Being gay is not an illness. It requires no cure.
And anybody who practices “conversion therapy,” purporting to be able to change a person’s sexual orientation or gender identity, is a quack, engaged in medical malpractice.
Conversion therapy does not work. On this, the scientific and medical consensus is strong. It can only do harm.
We urge the Illinois Senate to support a measure, sponsored by Rep. Kelly Cassidy, D-Chicago, and Sen. Daniel Biss, D-Evanston, that would bar mental health workers from engaging in treatments designed to change the sexual orientation of minors. The bill passed in the House on Tuesday by a vote of 68 to 43.
Biss tells us he is “optimistic” it will pass in the Senate as well, next week, but he’s still rounding up the votes.
We also support, in concept, a bill introduced in Congress on Tuesday that aims to discredit conversion therapy nationwide. The federal bill, sponsored by House Minority Leader Nancy Pelosi and another representative from California, would ask the Federal Trade Commission to declare efforts to change a person’s sexual orientation or gender identity as “fraudulent” — just so much snake oil.
The federal legislation goes further than the Illinois bill, and also further than existing laws in Oregon, California, New Jersey, Washington, D.C., by banning conversion therapy for all ages. Its aim is to relegate conversion therapy to the status of malpractice, giving people grounds to file federal lawsuits against practitioners who charge for their services.
Conversion therapy is one of those issues on which there are not really two opposing credible views, and to claim otherwise is to create a false equivalency. On the one side are defenders of the practice, their views usually grounded in religious belief, who can cite no credible evidence.
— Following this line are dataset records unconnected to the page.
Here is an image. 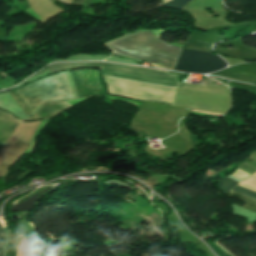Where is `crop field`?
I'll return each mask as SVG.
<instances>
[{"label":"crop field","mask_w":256,"mask_h":256,"mask_svg":"<svg viewBox=\"0 0 256 256\" xmlns=\"http://www.w3.org/2000/svg\"><path fill=\"white\" fill-rule=\"evenodd\" d=\"M9 94L27 116L45 102L74 97L66 72L43 78Z\"/></svg>","instance_id":"34b2d1b8"},{"label":"crop field","mask_w":256,"mask_h":256,"mask_svg":"<svg viewBox=\"0 0 256 256\" xmlns=\"http://www.w3.org/2000/svg\"><path fill=\"white\" fill-rule=\"evenodd\" d=\"M106 97H108V98H109V99H111V100H122V101H127V102L132 103V104L137 105V106H140V105H141V103H140V102L133 101V100L119 99V98H114V97H110V96H106Z\"/></svg>","instance_id":"28ad6ade"},{"label":"crop field","mask_w":256,"mask_h":256,"mask_svg":"<svg viewBox=\"0 0 256 256\" xmlns=\"http://www.w3.org/2000/svg\"><path fill=\"white\" fill-rule=\"evenodd\" d=\"M25 13L29 14L30 16L36 18L38 21L42 22V21L37 17V15L32 11V9H31L30 7L25 11ZM42 23H43V22H42Z\"/></svg>","instance_id":"d1516ede"},{"label":"crop field","mask_w":256,"mask_h":256,"mask_svg":"<svg viewBox=\"0 0 256 256\" xmlns=\"http://www.w3.org/2000/svg\"><path fill=\"white\" fill-rule=\"evenodd\" d=\"M232 191L240 192V193H243V194H246V195H249V196H252V197L256 198V193L248 191L246 189H243L239 186H236Z\"/></svg>","instance_id":"3316defc"},{"label":"crop field","mask_w":256,"mask_h":256,"mask_svg":"<svg viewBox=\"0 0 256 256\" xmlns=\"http://www.w3.org/2000/svg\"><path fill=\"white\" fill-rule=\"evenodd\" d=\"M190 0H172L163 5V7L175 8V9H182L184 5H186Z\"/></svg>","instance_id":"e52e79f7"},{"label":"crop field","mask_w":256,"mask_h":256,"mask_svg":"<svg viewBox=\"0 0 256 256\" xmlns=\"http://www.w3.org/2000/svg\"><path fill=\"white\" fill-rule=\"evenodd\" d=\"M114 51L150 62L152 66L162 69H174L182 52V43L168 44L149 32H138L106 44Z\"/></svg>","instance_id":"ac0d7876"},{"label":"crop field","mask_w":256,"mask_h":256,"mask_svg":"<svg viewBox=\"0 0 256 256\" xmlns=\"http://www.w3.org/2000/svg\"><path fill=\"white\" fill-rule=\"evenodd\" d=\"M18 124L19 121L0 111V151Z\"/></svg>","instance_id":"dd49c442"},{"label":"crop field","mask_w":256,"mask_h":256,"mask_svg":"<svg viewBox=\"0 0 256 256\" xmlns=\"http://www.w3.org/2000/svg\"><path fill=\"white\" fill-rule=\"evenodd\" d=\"M68 103L58 102L52 104H44L33 118L26 119V121H36L40 119H46L58 115L59 113L71 108Z\"/></svg>","instance_id":"f4fd0767"},{"label":"crop field","mask_w":256,"mask_h":256,"mask_svg":"<svg viewBox=\"0 0 256 256\" xmlns=\"http://www.w3.org/2000/svg\"><path fill=\"white\" fill-rule=\"evenodd\" d=\"M5 241H6L5 234L0 227V256H3Z\"/></svg>","instance_id":"5a996713"},{"label":"crop field","mask_w":256,"mask_h":256,"mask_svg":"<svg viewBox=\"0 0 256 256\" xmlns=\"http://www.w3.org/2000/svg\"><path fill=\"white\" fill-rule=\"evenodd\" d=\"M226 62L216 54L184 50L175 69L192 73H209L225 68Z\"/></svg>","instance_id":"412701ff"},{"label":"crop field","mask_w":256,"mask_h":256,"mask_svg":"<svg viewBox=\"0 0 256 256\" xmlns=\"http://www.w3.org/2000/svg\"><path fill=\"white\" fill-rule=\"evenodd\" d=\"M84 0H74L72 4H83Z\"/></svg>","instance_id":"22f410ed"},{"label":"crop field","mask_w":256,"mask_h":256,"mask_svg":"<svg viewBox=\"0 0 256 256\" xmlns=\"http://www.w3.org/2000/svg\"><path fill=\"white\" fill-rule=\"evenodd\" d=\"M238 182H235V181H232L228 178H223L219 184V187L220 189H223V190H226V191H230L232 188L235 187V185L237 184Z\"/></svg>","instance_id":"d8731c3e"},{"label":"crop field","mask_w":256,"mask_h":256,"mask_svg":"<svg viewBox=\"0 0 256 256\" xmlns=\"http://www.w3.org/2000/svg\"><path fill=\"white\" fill-rule=\"evenodd\" d=\"M80 66L101 67L109 94L153 103H162L172 81L179 82L176 76L170 72L102 62L55 64L48 69L53 73ZM191 113L198 116H215L194 111Z\"/></svg>","instance_id":"8a807250"}]
</instances>
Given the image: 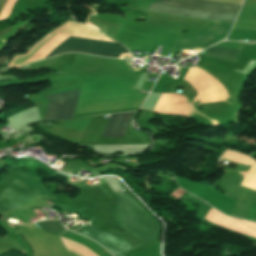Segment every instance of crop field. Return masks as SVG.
Listing matches in <instances>:
<instances>
[{
  "mask_svg": "<svg viewBox=\"0 0 256 256\" xmlns=\"http://www.w3.org/2000/svg\"><path fill=\"white\" fill-rule=\"evenodd\" d=\"M117 195V207H116V214L117 219L120 225H122L125 230L132 234L134 237H136L138 240H140L143 244L150 242L155 239V236L160 232L161 225L160 223L155 220L149 213H147L136 201L132 200L130 197H128L126 194H116ZM87 228H92L89 226H85ZM85 227H82L75 232H78L80 234H83L87 237H90L97 241L99 244H101L104 248H106L108 251H110L115 256H122V253L124 251L123 256H125L126 252L132 248H135L137 246L142 245L137 239H135L130 234H118L116 232H109L105 231L111 235H114L128 244L134 246L138 243V245L132 247L125 243L124 241L111 236L105 232H100L120 243L102 235L97 232H94L90 229H87Z\"/></svg>",
  "mask_w": 256,
  "mask_h": 256,
  "instance_id": "ac0d7876",
  "label": "crop field"
},
{
  "mask_svg": "<svg viewBox=\"0 0 256 256\" xmlns=\"http://www.w3.org/2000/svg\"><path fill=\"white\" fill-rule=\"evenodd\" d=\"M239 50L230 49L224 47L212 46L208 49L206 55L216 56L224 59H230L236 61Z\"/></svg>",
  "mask_w": 256,
  "mask_h": 256,
  "instance_id": "5a996713",
  "label": "crop field"
},
{
  "mask_svg": "<svg viewBox=\"0 0 256 256\" xmlns=\"http://www.w3.org/2000/svg\"><path fill=\"white\" fill-rule=\"evenodd\" d=\"M221 160H224V159H222V158H220ZM225 161H227V160H225Z\"/></svg>",
  "mask_w": 256,
  "mask_h": 256,
  "instance_id": "d1516ede",
  "label": "crop field"
},
{
  "mask_svg": "<svg viewBox=\"0 0 256 256\" xmlns=\"http://www.w3.org/2000/svg\"><path fill=\"white\" fill-rule=\"evenodd\" d=\"M43 230L58 236L65 228L61 226L59 221H43L36 223Z\"/></svg>",
  "mask_w": 256,
  "mask_h": 256,
  "instance_id": "28ad6ade",
  "label": "crop field"
},
{
  "mask_svg": "<svg viewBox=\"0 0 256 256\" xmlns=\"http://www.w3.org/2000/svg\"><path fill=\"white\" fill-rule=\"evenodd\" d=\"M240 5L211 0H160L147 10L161 14L233 22ZM211 21L203 32L179 39L175 49L197 48L212 40L219 42L227 36L232 23Z\"/></svg>",
  "mask_w": 256,
  "mask_h": 256,
  "instance_id": "8a807250",
  "label": "crop field"
},
{
  "mask_svg": "<svg viewBox=\"0 0 256 256\" xmlns=\"http://www.w3.org/2000/svg\"><path fill=\"white\" fill-rule=\"evenodd\" d=\"M59 239H60L62 245L64 246V248L72 251L73 253H75L78 256H96L93 252H91V251H89V250H87V249L61 237V236H59ZM67 253L69 256H76L75 254H73L69 251H67Z\"/></svg>",
  "mask_w": 256,
  "mask_h": 256,
  "instance_id": "3316defc",
  "label": "crop field"
},
{
  "mask_svg": "<svg viewBox=\"0 0 256 256\" xmlns=\"http://www.w3.org/2000/svg\"><path fill=\"white\" fill-rule=\"evenodd\" d=\"M184 192L185 191L180 190L178 188V189H176L175 192L172 193V196L177 198ZM206 219H208L209 221H211L219 226H222L224 228L239 232L241 234H246V235L256 237V223H251V222H247V221H243V220L228 218L212 208H211Z\"/></svg>",
  "mask_w": 256,
  "mask_h": 256,
  "instance_id": "dd49c442",
  "label": "crop field"
},
{
  "mask_svg": "<svg viewBox=\"0 0 256 256\" xmlns=\"http://www.w3.org/2000/svg\"><path fill=\"white\" fill-rule=\"evenodd\" d=\"M16 176L19 177L28 187H30L37 196L55 199L51 192L44 189L41 178L23 171Z\"/></svg>",
  "mask_w": 256,
  "mask_h": 256,
  "instance_id": "d8731c3e",
  "label": "crop field"
},
{
  "mask_svg": "<svg viewBox=\"0 0 256 256\" xmlns=\"http://www.w3.org/2000/svg\"><path fill=\"white\" fill-rule=\"evenodd\" d=\"M57 48L94 52V53L114 55V56H120V57L131 56L127 52V50L118 43L74 38V37L68 38L66 41L60 44ZM60 49H55L53 52L51 51L52 53H50L46 58L53 57L65 52H77V51L60 50ZM86 52H82V53H86ZM94 53H87V54L102 56V57H114V56L100 55V54H94ZM120 57H115V58H120Z\"/></svg>",
  "mask_w": 256,
  "mask_h": 256,
  "instance_id": "34b2d1b8",
  "label": "crop field"
},
{
  "mask_svg": "<svg viewBox=\"0 0 256 256\" xmlns=\"http://www.w3.org/2000/svg\"><path fill=\"white\" fill-rule=\"evenodd\" d=\"M79 90L43 96L48 99L47 110L43 120L72 119Z\"/></svg>",
  "mask_w": 256,
  "mask_h": 256,
  "instance_id": "412701ff",
  "label": "crop field"
},
{
  "mask_svg": "<svg viewBox=\"0 0 256 256\" xmlns=\"http://www.w3.org/2000/svg\"><path fill=\"white\" fill-rule=\"evenodd\" d=\"M27 187V186H26ZM17 179L0 195V205L13 210L23 209L37 196Z\"/></svg>",
  "mask_w": 256,
  "mask_h": 256,
  "instance_id": "f4fd0767",
  "label": "crop field"
},
{
  "mask_svg": "<svg viewBox=\"0 0 256 256\" xmlns=\"http://www.w3.org/2000/svg\"><path fill=\"white\" fill-rule=\"evenodd\" d=\"M134 112L112 115L102 136L123 137Z\"/></svg>",
  "mask_w": 256,
  "mask_h": 256,
  "instance_id": "e52e79f7",
  "label": "crop field"
}]
</instances>
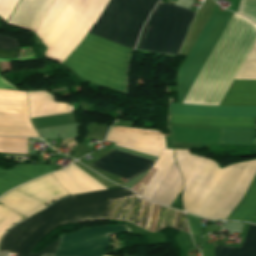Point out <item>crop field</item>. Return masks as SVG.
Wrapping results in <instances>:
<instances>
[{"instance_id":"1","label":"crop field","mask_w":256,"mask_h":256,"mask_svg":"<svg viewBox=\"0 0 256 256\" xmlns=\"http://www.w3.org/2000/svg\"><path fill=\"white\" fill-rule=\"evenodd\" d=\"M157 1L111 0L89 33L132 50ZM89 33L63 63L93 83L125 93L132 51Z\"/></svg>"},{"instance_id":"2","label":"crop field","mask_w":256,"mask_h":256,"mask_svg":"<svg viewBox=\"0 0 256 256\" xmlns=\"http://www.w3.org/2000/svg\"><path fill=\"white\" fill-rule=\"evenodd\" d=\"M175 157L184 179L185 211L209 219H226L256 173V160L219 169L189 150H175Z\"/></svg>"},{"instance_id":"3","label":"crop field","mask_w":256,"mask_h":256,"mask_svg":"<svg viewBox=\"0 0 256 256\" xmlns=\"http://www.w3.org/2000/svg\"><path fill=\"white\" fill-rule=\"evenodd\" d=\"M119 187L95 191L62 199L44 211L12 228L3 238L0 252L17 253V256L55 255L60 237L42 251L30 253L34 245L58 225L108 220L110 200L133 195Z\"/></svg>"},{"instance_id":"4","label":"crop field","mask_w":256,"mask_h":256,"mask_svg":"<svg viewBox=\"0 0 256 256\" xmlns=\"http://www.w3.org/2000/svg\"><path fill=\"white\" fill-rule=\"evenodd\" d=\"M256 40V28L232 15L183 103L219 105Z\"/></svg>"},{"instance_id":"5","label":"crop field","mask_w":256,"mask_h":256,"mask_svg":"<svg viewBox=\"0 0 256 256\" xmlns=\"http://www.w3.org/2000/svg\"><path fill=\"white\" fill-rule=\"evenodd\" d=\"M109 0H55L36 34L52 50L49 58L62 62L81 42Z\"/></svg>"},{"instance_id":"6","label":"crop field","mask_w":256,"mask_h":256,"mask_svg":"<svg viewBox=\"0 0 256 256\" xmlns=\"http://www.w3.org/2000/svg\"><path fill=\"white\" fill-rule=\"evenodd\" d=\"M195 15L188 9L159 2L153 10L136 49L176 55Z\"/></svg>"},{"instance_id":"7","label":"crop field","mask_w":256,"mask_h":256,"mask_svg":"<svg viewBox=\"0 0 256 256\" xmlns=\"http://www.w3.org/2000/svg\"><path fill=\"white\" fill-rule=\"evenodd\" d=\"M68 195L51 174L3 195L0 198V237L16 222L42 210L51 201Z\"/></svg>"},{"instance_id":"8","label":"crop field","mask_w":256,"mask_h":256,"mask_svg":"<svg viewBox=\"0 0 256 256\" xmlns=\"http://www.w3.org/2000/svg\"><path fill=\"white\" fill-rule=\"evenodd\" d=\"M228 21L229 18L213 13L210 15L177 75L180 103H182Z\"/></svg>"},{"instance_id":"9","label":"crop field","mask_w":256,"mask_h":256,"mask_svg":"<svg viewBox=\"0 0 256 256\" xmlns=\"http://www.w3.org/2000/svg\"><path fill=\"white\" fill-rule=\"evenodd\" d=\"M130 232L126 225L89 227L62 235L55 256H103L106 254L110 234Z\"/></svg>"},{"instance_id":"10","label":"crop field","mask_w":256,"mask_h":256,"mask_svg":"<svg viewBox=\"0 0 256 256\" xmlns=\"http://www.w3.org/2000/svg\"><path fill=\"white\" fill-rule=\"evenodd\" d=\"M106 140L115 142L116 146L157 157L161 148H166L163 136L157 130L112 126Z\"/></svg>"},{"instance_id":"11","label":"crop field","mask_w":256,"mask_h":256,"mask_svg":"<svg viewBox=\"0 0 256 256\" xmlns=\"http://www.w3.org/2000/svg\"><path fill=\"white\" fill-rule=\"evenodd\" d=\"M153 164L154 161L114 150L90 166L130 180L149 169Z\"/></svg>"},{"instance_id":"12","label":"crop field","mask_w":256,"mask_h":256,"mask_svg":"<svg viewBox=\"0 0 256 256\" xmlns=\"http://www.w3.org/2000/svg\"><path fill=\"white\" fill-rule=\"evenodd\" d=\"M169 113L205 117H256V107H223L170 104Z\"/></svg>"},{"instance_id":"13","label":"crop field","mask_w":256,"mask_h":256,"mask_svg":"<svg viewBox=\"0 0 256 256\" xmlns=\"http://www.w3.org/2000/svg\"><path fill=\"white\" fill-rule=\"evenodd\" d=\"M256 118H205L169 114L168 124L204 128H255Z\"/></svg>"},{"instance_id":"14","label":"crop field","mask_w":256,"mask_h":256,"mask_svg":"<svg viewBox=\"0 0 256 256\" xmlns=\"http://www.w3.org/2000/svg\"><path fill=\"white\" fill-rule=\"evenodd\" d=\"M58 169L51 165L21 164L6 171L0 168V196L7 190Z\"/></svg>"},{"instance_id":"15","label":"crop field","mask_w":256,"mask_h":256,"mask_svg":"<svg viewBox=\"0 0 256 256\" xmlns=\"http://www.w3.org/2000/svg\"><path fill=\"white\" fill-rule=\"evenodd\" d=\"M52 175L70 195L105 189L73 164L62 171L52 173Z\"/></svg>"},{"instance_id":"16","label":"crop field","mask_w":256,"mask_h":256,"mask_svg":"<svg viewBox=\"0 0 256 256\" xmlns=\"http://www.w3.org/2000/svg\"><path fill=\"white\" fill-rule=\"evenodd\" d=\"M54 0H22L9 23L36 30Z\"/></svg>"},{"instance_id":"17","label":"crop field","mask_w":256,"mask_h":256,"mask_svg":"<svg viewBox=\"0 0 256 256\" xmlns=\"http://www.w3.org/2000/svg\"><path fill=\"white\" fill-rule=\"evenodd\" d=\"M220 105L256 106V81L233 80Z\"/></svg>"},{"instance_id":"18","label":"crop field","mask_w":256,"mask_h":256,"mask_svg":"<svg viewBox=\"0 0 256 256\" xmlns=\"http://www.w3.org/2000/svg\"><path fill=\"white\" fill-rule=\"evenodd\" d=\"M173 162H174L173 150L162 149V152H161L159 158L157 159L155 164L152 166L157 169L154 172L151 179L149 180L146 187L144 188L143 192L141 193V196H143L146 199L151 200L152 196L156 192L157 188L159 187L160 183L164 179L168 170L172 166Z\"/></svg>"},{"instance_id":"19","label":"crop field","mask_w":256,"mask_h":256,"mask_svg":"<svg viewBox=\"0 0 256 256\" xmlns=\"http://www.w3.org/2000/svg\"><path fill=\"white\" fill-rule=\"evenodd\" d=\"M215 256H256V226H249L244 243L239 248L215 246Z\"/></svg>"},{"instance_id":"20","label":"crop field","mask_w":256,"mask_h":256,"mask_svg":"<svg viewBox=\"0 0 256 256\" xmlns=\"http://www.w3.org/2000/svg\"><path fill=\"white\" fill-rule=\"evenodd\" d=\"M235 209L252 214H254L256 211V176L252 181L247 193L243 196ZM251 216V214L233 210L227 219L248 221Z\"/></svg>"},{"instance_id":"21","label":"crop field","mask_w":256,"mask_h":256,"mask_svg":"<svg viewBox=\"0 0 256 256\" xmlns=\"http://www.w3.org/2000/svg\"><path fill=\"white\" fill-rule=\"evenodd\" d=\"M254 129H222L221 143H251Z\"/></svg>"},{"instance_id":"22","label":"crop field","mask_w":256,"mask_h":256,"mask_svg":"<svg viewBox=\"0 0 256 256\" xmlns=\"http://www.w3.org/2000/svg\"><path fill=\"white\" fill-rule=\"evenodd\" d=\"M235 79L256 80V43L240 68Z\"/></svg>"},{"instance_id":"23","label":"crop field","mask_w":256,"mask_h":256,"mask_svg":"<svg viewBox=\"0 0 256 256\" xmlns=\"http://www.w3.org/2000/svg\"><path fill=\"white\" fill-rule=\"evenodd\" d=\"M238 13L256 23V0H242Z\"/></svg>"},{"instance_id":"24","label":"crop field","mask_w":256,"mask_h":256,"mask_svg":"<svg viewBox=\"0 0 256 256\" xmlns=\"http://www.w3.org/2000/svg\"><path fill=\"white\" fill-rule=\"evenodd\" d=\"M19 0H0V17L8 21Z\"/></svg>"},{"instance_id":"25","label":"crop field","mask_w":256,"mask_h":256,"mask_svg":"<svg viewBox=\"0 0 256 256\" xmlns=\"http://www.w3.org/2000/svg\"><path fill=\"white\" fill-rule=\"evenodd\" d=\"M17 47L19 46L16 39L0 36V49L9 50Z\"/></svg>"},{"instance_id":"26","label":"crop field","mask_w":256,"mask_h":256,"mask_svg":"<svg viewBox=\"0 0 256 256\" xmlns=\"http://www.w3.org/2000/svg\"><path fill=\"white\" fill-rule=\"evenodd\" d=\"M192 233L201 234L200 221L198 217L186 214Z\"/></svg>"},{"instance_id":"27","label":"crop field","mask_w":256,"mask_h":256,"mask_svg":"<svg viewBox=\"0 0 256 256\" xmlns=\"http://www.w3.org/2000/svg\"><path fill=\"white\" fill-rule=\"evenodd\" d=\"M0 58L18 59V49L10 51L0 50Z\"/></svg>"},{"instance_id":"28","label":"crop field","mask_w":256,"mask_h":256,"mask_svg":"<svg viewBox=\"0 0 256 256\" xmlns=\"http://www.w3.org/2000/svg\"><path fill=\"white\" fill-rule=\"evenodd\" d=\"M250 222L256 224V213H255V215L253 216V218L250 220Z\"/></svg>"},{"instance_id":"29","label":"crop field","mask_w":256,"mask_h":256,"mask_svg":"<svg viewBox=\"0 0 256 256\" xmlns=\"http://www.w3.org/2000/svg\"><path fill=\"white\" fill-rule=\"evenodd\" d=\"M45 256H47V255H45Z\"/></svg>"}]
</instances>
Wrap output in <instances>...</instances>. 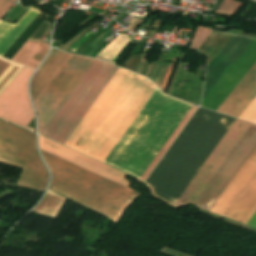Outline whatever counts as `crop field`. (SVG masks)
I'll return each mask as SVG.
<instances>
[{
	"mask_svg": "<svg viewBox=\"0 0 256 256\" xmlns=\"http://www.w3.org/2000/svg\"><path fill=\"white\" fill-rule=\"evenodd\" d=\"M117 70L95 60L42 135L64 144ZM156 88L119 68L65 145L104 162Z\"/></svg>",
	"mask_w": 256,
	"mask_h": 256,
	"instance_id": "1",
	"label": "crop field"
},
{
	"mask_svg": "<svg viewBox=\"0 0 256 256\" xmlns=\"http://www.w3.org/2000/svg\"><path fill=\"white\" fill-rule=\"evenodd\" d=\"M233 121L199 108L147 179L155 194L174 204Z\"/></svg>",
	"mask_w": 256,
	"mask_h": 256,
	"instance_id": "2",
	"label": "crop field"
},
{
	"mask_svg": "<svg viewBox=\"0 0 256 256\" xmlns=\"http://www.w3.org/2000/svg\"><path fill=\"white\" fill-rule=\"evenodd\" d=\"M190 107L157 88L105 163L139 179Z\"/></svg>",
	"mask_w": 256,
	"mask_h": 256,
	"instance_id": "3",
	"label": "crop field"
},
{
	"mask_svg": "<svg viewBox=\"0 0 256 256\" xmlns=\"http://www.w3.org/2000/svg\"><path fill=\"white\" fill-rule=\"evenodd\" d=\"M252 39L232 35L207 66L204 96L213 88ZM256 62V39L247 46L233 65L202 101L201 106L216 111L243 76ZM256 96V63L231 92L217 112L238 118Z\"/></svg>",
	"mask_w": 256,
	"mask_h": 256,
	"instance_id": "4",
	"label": "crop field"
},
{
	"mask_svg": "<svg viewBox=\"0 0 256 256\" xmlns=\"http://www.w3.org/2000/svg\"><path fill=\"white\" fill-rule=\"evenodd\" d=\"M255 146L256 125L235 119L173 207L209 211Z\"/></svg>",
	"mask_w": 256,
	"mask_h": 256,
	"instance_id": "5",
	"label": "crop field"
},
{
	"mask_svg": "<svg viewBox=\"0 0 256 256\" xmlns=\"http://www.w3.org/2000/svg\"><path fill=\"white\" fill-rule=\"evenodd\" d=\"M40 152L52 173L50 189L104 214L116 223L133 200L141 195L129 186L124 188L41 149Z\"/></svg>",
	"mask_w": 256,
	"mask_h": 256,
	"instance_id": "6",
	"label": "crop field"
},
{
	"mask_svg": "<svg viewBox=\"0 0 256 256\" xmlns=\"http://www.w3.org/2000/svg\"><path fill=\"white\" fill-rule=\"evenodd\" d=\"M0 163L23 168L17 186L44 191L48 173L34 134L0 121Z\"/></svg>",
	"mask_w": 256,
	"mask_h": 256,
	"instance_id": "7",
	"label": "crop field"
},
{
	"mask_svg": "<svg viewBox=\"0 0 256 256\" xmlns=\"http://www.w3.org/2000/svg\"><path fill=\"white\" fill-rule=\"evenodd\" d=\"M94 60L68 53L34 102L40 134Z\"/></svg>",
	"mask_w": 256,
	"mask_h": 256,
	"instance_id": "8",
	"label": "crop field"
},
{
	"mask_svg": "<svg viewBox=\"0 0 256 256\" xmlns=\"http://www.w3.org/2000/svg\"><path fill=\"white\" fill-rule=\"evenodd\" d=\"M256 211V147L210 209L247 224ZM256 226V213L248 222Z\"/></svg>",
	"mask_w": 256,
	"mask_h": 256,
	"instance_id": "9",
	"label": "crop field"
},
{
	"mask_svg": "<svg viewBox=\"0 0 256 256\" xmlns=\"http://www.w3.org/2000/svg\"><path fill=\"white\" fill-rule=\"evenodd\" d=\"M24 67L0 58V95ZM32 70L25 68L0 96V118L26 126L34 117L27 94V81Z\"/></svg>",
	"mask_w": 256,
	"mask_h": 256,
	"instance_id": "10",
	"label": "crop field"
},
{
	"mask_svg": "<svg viewBox=\"0 0 256 256\" xmlns=\"http://www.w3.org/2000/svg\"><path fill=\"white\" fill-rule=\"evenodd\" d=\"M39 146L41 149L52 153L62 159H65L73 164H76L82 168H85L93 173H96L104 178H107L113 182H116L124 187L130 185L127 180L126 174L110 168L104 164L94 161L88 157L78 154L72 150L62 147L56 143L46 140L39 136Z\"/></svg>",
	"mask_w": 256,
	"mask_h": 256,
	"instance_id": "11",
	"label": "crop field"
},
{
	"mask_svg": "<svg viewBox=\"0 0 256 256\" xmlns=\"http://www.w3.org/2000/svg\"><path fill=\"white\" fill-rule=\"evenodd\" d=\"M15 1L16 0H0V18ZM38 14L39 12L29 9L17 25L0 21V56L5 53Z\"/></svg>",
	"mask_w": 256,
	"mask_h": 256,
	"instance_id": "12",
	"label": "crop field"
},
{
	"mask_svg": "<svg viewBox=\"0 0 256 256\" xmlns=\"http://www.w3.org/2000/svg\"><path fill=\"white\" fill-rule=\"evenodd\" d=\"M66 55L67 53L55 49L50 51L48 57L31 80L30 89L33 101L39 95Z\"/></svg>",
	"mask_w": 256,
	"mask_h": 256,
	"instance_id": "13",
	"label": "crop field"
},
{
	"mask_svg": "<svg viewBox=\"0 0 256 256\" xmlns=\"http://www.w3.org/2000/svg\"><path fill=\"white\" fill-rule=\"evenodd\" d=\"M48 43L27 41L20 51L14 56L12 61L22 64L31 69H36L48 51Z\"/></svg>",
	"mask_w": 256,
	"mask_h": 256,
	"instance_id": "14",
	"label": "crop field"
},
{
	"mask_svg": "<svg viewBox=\"0 0 256 256\" xmlns=\"http://www.w3.org/2000/svg\"><path fill=\"white\" fill-rule=\"evenodd\" d=\"M65 201L66 198L49 190L42 202L33 210V212L55 218Z\"/></svg>",
	"mask_w": 256,
	"mask_h": 256,
	"instance_id": "15",
	"label": "crop field"
},
{
	"mask_svg": "<svg viewBox=\"0 0 256 256\" xmlns=\"http://www.w3.org/2000/svg\"><path fill=\"white\" fill-rule=\"evenodd\" d=\"M196 106L192 105V107L189 109V111L187 112V114L184 116V118L181 120V122L179 123V125L176 127V129L174 130V132L171 134V136L169 137V139L166 141V143L163 145V147L161 148V150L158 152V154L156 155V157L153 159V161L151 162V164L148 166V168L145 170V172L143 173V175L140 177V180L144 181V179L147 177V175L150 173V171L152 170V168L155 166V164L158 162V160L161 158V156L163 155V153L166 151V149L169 147V145L171 144V142L174 140V138L177 136V134L179 133V131L182 129V127L185 125V123L188 121V119L190 118V116L193 114V112L196 110ZM154 169V168H153ZM146 180V179H145Z\"/></svg>",
	"mask_w": 256,
	"mask_h": 256,
	"instance_id": "16",
	"label": "crop field"
},
{
	"mask_svg": "<svg viewBox=\"0 0 256 256\" xmlns=\"http://www.w3.org/2000/svg\"><path fill=\"white\" fill-rule=\"evenodd\" d=\"M129 40L128 36L124 34H120L118 37H116L109 45H107L100 53L99 55L111 61L113 57L120 51V49L127 43ZM122 50V49H121ZM116 57V56H115ZM114 57V58H115Z\"/></svg>",
	"mask_w": 256,
	"mask_h": 256,
	"instance_id": "17",
	"label": "crop field"
},
{
	"mask_svg": "<svg viewBox=\"0 0 256 256\" xmlns=\"http://www.w3.org/2000/svg\"><path fill=\"white\" fill-rule=\"evenodd\" d=\"M176 64L173 63H164V66L162 68V71L156 81V85H158L164 92L166 91L169 81L171 78V75L173 73L174 67Z\"/></svg>",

On the other side is the full weight of America’s mainstream medical and mental health communities, who come armed with facts.
In 2009, the American Psychological Association conducted a comprehensive review of the scientific literature and concluded that conversion therapy was not supported by any reliable evidence. An earlier study by the American Psychiatric Association concluded that “In the last four decades, ‘reparative’ therapists have not produced any rigorous scientific research to substantiate their claims of cure.”
Other groups critical of conversion therapy include the American Medical Association, the American Association of Marriage and Family Therapy, the American Academy of Pediatrics and the National Association of School Psychologists.
But while conversion therapy fails to convert, it can be deeply dangerous. The American Psychiatric Association has compiled a long list of the risks to the unlucky patients, including depression, self-hatred, drug abuse and suicide.
Consider the heartbreaking story of Leelah Alcorn, a 17-year-old Ohio girl whose suicide note went viral late last year. She described the harm she suffered when a therapist she was sent to by her parents tried to “cure” her of being transgender.
‘I’m never going to be happy,” Leelah wrote. “Either I live the rest of my life as a lonely man who wishes he were a woman or I live my life as a lonelier woman who hates herself. There’s no winning.”
President Obama, who was slow to endorse same-sex marriage for fear of the political fallout, has signaled support for a ban on conversion therapy. On, Tuesday, his press secretary, Josh Earnest, told a reporter for the Washington Blade that there is “overwhelming scientific evidence to indicate that this so-called therapy — especially when it’s practiced on young people — is neither medically, nor ethically appropriate.”
The president, Earnest said, “would welcome” legislation to address the issue.
That legislation exists. It is Pelosi’s bill, the Therapeutic Fraud Prevention Act. The president should get on board.
And the Illinois Senate should get on board with banning conversion therapy for minors here.
The cure does not work, and nobody needs curing.